At press time Paper360° learned that, in a separate deal, Greif has entered into an agreement to sell its remaining timberlands across the southeastern US to Molpus Woodlands Group for US$462 million. The divestiture includes more than 173,000 acres of timberlands managed by wholly-owned subsidiary Soterra.

PCA’s Packaging segment currently includes seven containerboard mills and 85 converting operations. In 2024, PCA produced about 294 billion square feet (BSF) of containerboard and shipped 67 BSF of corrugated products. PCA is also one of the largest producers of uncoated freesheet in North America (based on production capacity). Its paper segment operates under the trade name Boise Paper, a Division of Packaging Corporation of America. The company’s net sales for 2024 were US$8.4 billion.

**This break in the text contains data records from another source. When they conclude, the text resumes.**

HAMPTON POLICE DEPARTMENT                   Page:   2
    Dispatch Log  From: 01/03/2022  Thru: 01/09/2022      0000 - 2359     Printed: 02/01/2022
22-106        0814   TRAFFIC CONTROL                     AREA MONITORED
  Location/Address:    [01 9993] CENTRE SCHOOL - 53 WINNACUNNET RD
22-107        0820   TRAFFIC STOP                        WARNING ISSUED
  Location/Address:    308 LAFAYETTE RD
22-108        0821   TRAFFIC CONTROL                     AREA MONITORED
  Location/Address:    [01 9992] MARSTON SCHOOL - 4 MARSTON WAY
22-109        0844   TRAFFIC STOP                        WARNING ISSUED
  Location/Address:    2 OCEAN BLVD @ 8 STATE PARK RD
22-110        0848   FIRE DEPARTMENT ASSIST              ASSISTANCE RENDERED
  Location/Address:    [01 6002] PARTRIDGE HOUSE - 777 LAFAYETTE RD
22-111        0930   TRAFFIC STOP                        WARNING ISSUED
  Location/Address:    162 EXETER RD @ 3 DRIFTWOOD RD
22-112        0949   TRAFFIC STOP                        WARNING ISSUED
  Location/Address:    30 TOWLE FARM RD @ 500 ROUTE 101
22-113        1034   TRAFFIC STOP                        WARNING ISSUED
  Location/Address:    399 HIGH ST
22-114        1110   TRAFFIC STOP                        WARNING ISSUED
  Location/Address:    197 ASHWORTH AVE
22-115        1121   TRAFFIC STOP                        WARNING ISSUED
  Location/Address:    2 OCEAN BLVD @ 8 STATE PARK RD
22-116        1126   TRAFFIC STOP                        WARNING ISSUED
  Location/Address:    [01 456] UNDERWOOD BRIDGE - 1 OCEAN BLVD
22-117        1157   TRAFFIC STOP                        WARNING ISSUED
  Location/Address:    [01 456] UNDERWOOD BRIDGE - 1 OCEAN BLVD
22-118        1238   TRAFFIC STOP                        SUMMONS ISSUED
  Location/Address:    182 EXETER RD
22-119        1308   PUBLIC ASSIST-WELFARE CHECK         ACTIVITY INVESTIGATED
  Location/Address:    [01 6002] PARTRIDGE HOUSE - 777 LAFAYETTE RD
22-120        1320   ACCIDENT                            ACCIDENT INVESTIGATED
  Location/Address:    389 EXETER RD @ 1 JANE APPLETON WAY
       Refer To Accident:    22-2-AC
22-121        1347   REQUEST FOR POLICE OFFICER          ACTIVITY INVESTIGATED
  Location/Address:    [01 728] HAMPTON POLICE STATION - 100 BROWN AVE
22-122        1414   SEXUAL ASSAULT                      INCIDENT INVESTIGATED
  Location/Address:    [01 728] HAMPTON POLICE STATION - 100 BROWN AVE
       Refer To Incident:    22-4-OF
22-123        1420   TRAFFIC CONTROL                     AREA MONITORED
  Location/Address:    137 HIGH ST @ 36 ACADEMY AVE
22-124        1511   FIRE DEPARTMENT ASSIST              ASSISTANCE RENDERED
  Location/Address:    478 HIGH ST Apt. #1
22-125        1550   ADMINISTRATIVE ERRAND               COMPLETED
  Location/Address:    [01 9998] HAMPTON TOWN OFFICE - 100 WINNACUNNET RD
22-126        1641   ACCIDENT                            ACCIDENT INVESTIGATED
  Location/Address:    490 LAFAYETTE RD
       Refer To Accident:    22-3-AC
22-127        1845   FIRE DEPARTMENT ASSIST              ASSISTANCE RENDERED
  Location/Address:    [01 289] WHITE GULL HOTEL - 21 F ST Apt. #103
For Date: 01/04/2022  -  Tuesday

Tom Hassfurther, president, PCA, calls Greif “a very strong cultural fit with us in terms of safety, innovation, growth, and dedication to serving the needs of customers. We will apply the sales, customer service, and operational expertise of the combined organization to even better serve our corrugated and sheet feeder customers and achieve additional growth and profitability.”

M&A FORMS THE TOP THREE

This purchase of Greif will solidify PCA’s position as North America’s third largest producer of containerboard and corrugated packaging—after International Paper (IP) and Smurfit Westrock, according to Fastmarkets capacity figures. M&A activity also contributed to the market position growth of both of those companies: In January of this year, IP completed its US$7.2 billion acquisition of DS Smith; Smurfit Kappa sealed the deal on its US$11 billion purchase of WestRock in July of 2024.

Fastmarkets notes that, if the PCA/Greif transaction goes as planned, the three deals will have a combined cost of US$20 billion, the most paid in a year in containerboard M&A activity. Together, these three companies would hold a market share of about 65 percent of regional containerboard capacity.

Paper360° asked Fastmarkets’ Greg Rudder what the ripple effect of the PCA/Greif deal may be for the containerboard sector.

“The PCA/Greif deal represents another chapter in the industry’s consolidation story, providing another opportunity to increase efficiencies,” says Rudder, managing editor, Fastmarkets, Americas. “This consolidation trend is creating bigger and more integrated containerboard to corrugated box companies in North America, which could also lead to more producer pricing power.”